Editorial du « Monde ». Le groupe ADP n’est pas près de quitter le giron de l’Etat. L’opération de privatisation de ce groupe qui gère les aéroports de Roissy-Charles-de-Gaulle, d’Orly et du Bourget fait l’objet, depuis son lancement, d’une vaste fronde, aussi bien dans l’opinion qu’au sein de l’opposition parlementaire, qui souhaite donner à l’entreprise un caractère de « service public national ». L’alliance hétéroclite de 248 élus de gauche comme de droite, qui avait déposé une proposition de loi référendaire le 10 avril, a reçu le feu vert du Conseil constitutionnel, jeudi 9 mai, ouvrant la voie à l’organisation du premier référendum d’initiative partagée (RIP).

Cette validation a pour effet immédiat d’hypothéquer sérieusement le processus de privatisation et d’infliger un échec cinglant au gouvernement. Mais, au-delà du cas particulier d’ADP, l’initiative ouvre une brèche susceptible de fragiliser le système de représentation politique.

Jusqu’à présent, la mise en œuvre du RIP, inscrit dans la Constitution en 2008, paraissait suffisamment exigeante pour que la procédure ne soit utilisée que dans des circonstances exceptionnelles. Déclenchée par au moins 185 parlementaires, elle doit ensuite recueillir le soutien de 10 % du corps électoral, soit à ce jour 4,7 millions de personnes. Un chiffre élevé, mais pas impossible à atteindre dans le contexte actuel.

La question-clé, pour le Conseil constitutionnel, consistait à se prononcer sur l’article 11 de la Loi fondamentale, qui précise qu’un RIP ne peut porter sur un sujet abordé dans une loi promulguée depuis moins d’un an. Considérant que le projet de privatisation d’ADP, inclus dans la loi Pacte, est toujours en attente de promulgation, les magistrats ont décidé de valider le processus. Cette décision peut avoir de lourdes conséquences sur le plan institutionnel.

« Une situation dangereuse »

La France a un besoin évident de renouveau démocratique et d’une plus grande participation directe des Français aux choix politiques, notamment sur le plan local. Le mouvement des « gilets jaunes » en a souligné l’urgence. Toutefois, il y a un risque très réel que les initiatives de démocratie participative, telles que le RIP, n’affaiblissent la légitimité des parlementaires et celle du système représentatif.

Le gouvernement s’est immédiatement inquiété de la lecture stricte du Conseil constitutionnel, qui fera jurisprudence. « Si, à chaque fois que la majorité vote une loi, 185 parlementaires peuvent retarder son application de plus de neuf mois, cela créerait une situation dangereuse pour la conduite de l’action publique », s’est ému Matignon.

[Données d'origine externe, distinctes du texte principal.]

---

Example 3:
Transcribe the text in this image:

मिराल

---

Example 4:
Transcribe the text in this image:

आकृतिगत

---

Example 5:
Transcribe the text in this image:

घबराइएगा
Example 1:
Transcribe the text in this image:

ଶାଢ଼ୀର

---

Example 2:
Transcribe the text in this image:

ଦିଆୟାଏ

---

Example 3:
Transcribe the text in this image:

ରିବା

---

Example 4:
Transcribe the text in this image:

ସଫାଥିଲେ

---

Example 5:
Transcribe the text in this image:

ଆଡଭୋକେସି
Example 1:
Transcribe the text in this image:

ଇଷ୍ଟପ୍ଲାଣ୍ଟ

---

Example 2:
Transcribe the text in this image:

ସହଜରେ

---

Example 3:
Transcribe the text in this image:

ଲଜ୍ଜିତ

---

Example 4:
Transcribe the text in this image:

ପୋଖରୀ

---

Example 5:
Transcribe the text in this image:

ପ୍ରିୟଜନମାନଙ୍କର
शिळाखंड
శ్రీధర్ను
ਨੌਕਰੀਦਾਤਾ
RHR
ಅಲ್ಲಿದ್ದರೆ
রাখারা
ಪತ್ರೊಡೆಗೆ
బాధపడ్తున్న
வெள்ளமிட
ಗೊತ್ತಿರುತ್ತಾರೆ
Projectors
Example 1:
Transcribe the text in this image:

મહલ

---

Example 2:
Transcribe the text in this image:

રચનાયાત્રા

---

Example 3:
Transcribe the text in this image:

L’argument est recevable sur le fond, au risque de déposséder les élus d’une partie de leur pouvoir représentatif, qui pourrait engendrer une paralysie de l’action politique par des alliances de circonstance.

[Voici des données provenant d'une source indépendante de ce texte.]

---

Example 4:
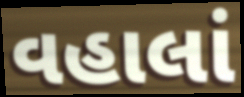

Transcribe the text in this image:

વહાલાં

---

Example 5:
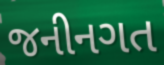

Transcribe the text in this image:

જનીનગત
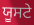
ਯੂਸਟੇ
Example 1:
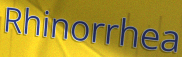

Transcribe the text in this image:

Rhinorrhea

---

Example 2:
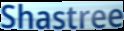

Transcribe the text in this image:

Shastree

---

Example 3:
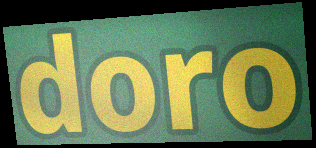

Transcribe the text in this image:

doro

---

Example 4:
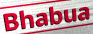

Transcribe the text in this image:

Bhabua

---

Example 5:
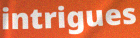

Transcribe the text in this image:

intrigues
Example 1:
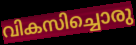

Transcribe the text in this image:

വികസിച്ചൊരു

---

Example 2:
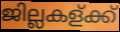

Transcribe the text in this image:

ജില്ലകള്ക്ക്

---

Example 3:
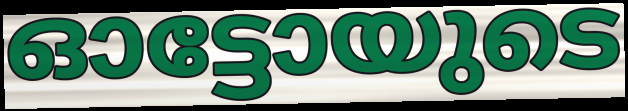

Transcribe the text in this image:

ഓട്ടോയുടെ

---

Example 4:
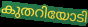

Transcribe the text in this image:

കുതറിയോടി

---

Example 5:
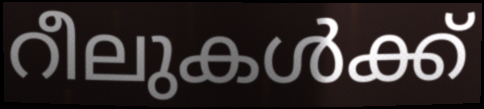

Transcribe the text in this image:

റീലുകൾക്ക്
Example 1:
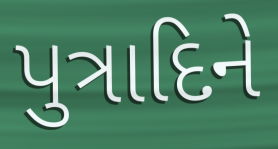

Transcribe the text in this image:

પુત્રાદિને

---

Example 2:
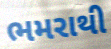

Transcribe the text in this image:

ભમરાથી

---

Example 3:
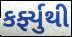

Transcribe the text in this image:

કર્ફ્યુથી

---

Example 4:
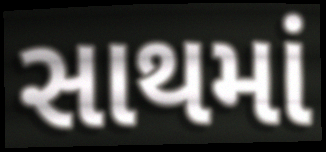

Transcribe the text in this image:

સાથમાં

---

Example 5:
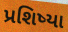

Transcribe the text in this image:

પ્રશિષ્યા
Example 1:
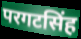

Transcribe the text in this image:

परगटसिंह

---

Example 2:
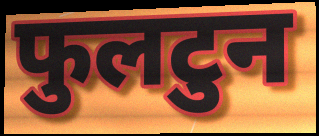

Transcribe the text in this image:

फुलटुन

Certes, les conditions qui ont conduit à déposer cette proposition de loi référendaire restent exceptionnelles. La coalition des oppositions sur la privatisation d’ADP a su rebondir sur le mouvement social des « gilets jaunes » et exploiter le précédent calamiteux de la privatisation des sociétés d’autoroutes. Ce contexte a peu de chance de se reproduire. L’initiative, toutefois, n’est pas sans risque. S’il ne veut pas se faire piéger, Emmanuel Macron devra y songer au moment de la mise en œuvre de sa proposition de faire sauter deux verrous à la procédure du RIP, en abaissant son seuil de déclenchement à un million d’électeurs, tout en supprimant l’étape préalable de soutien par 185 élus.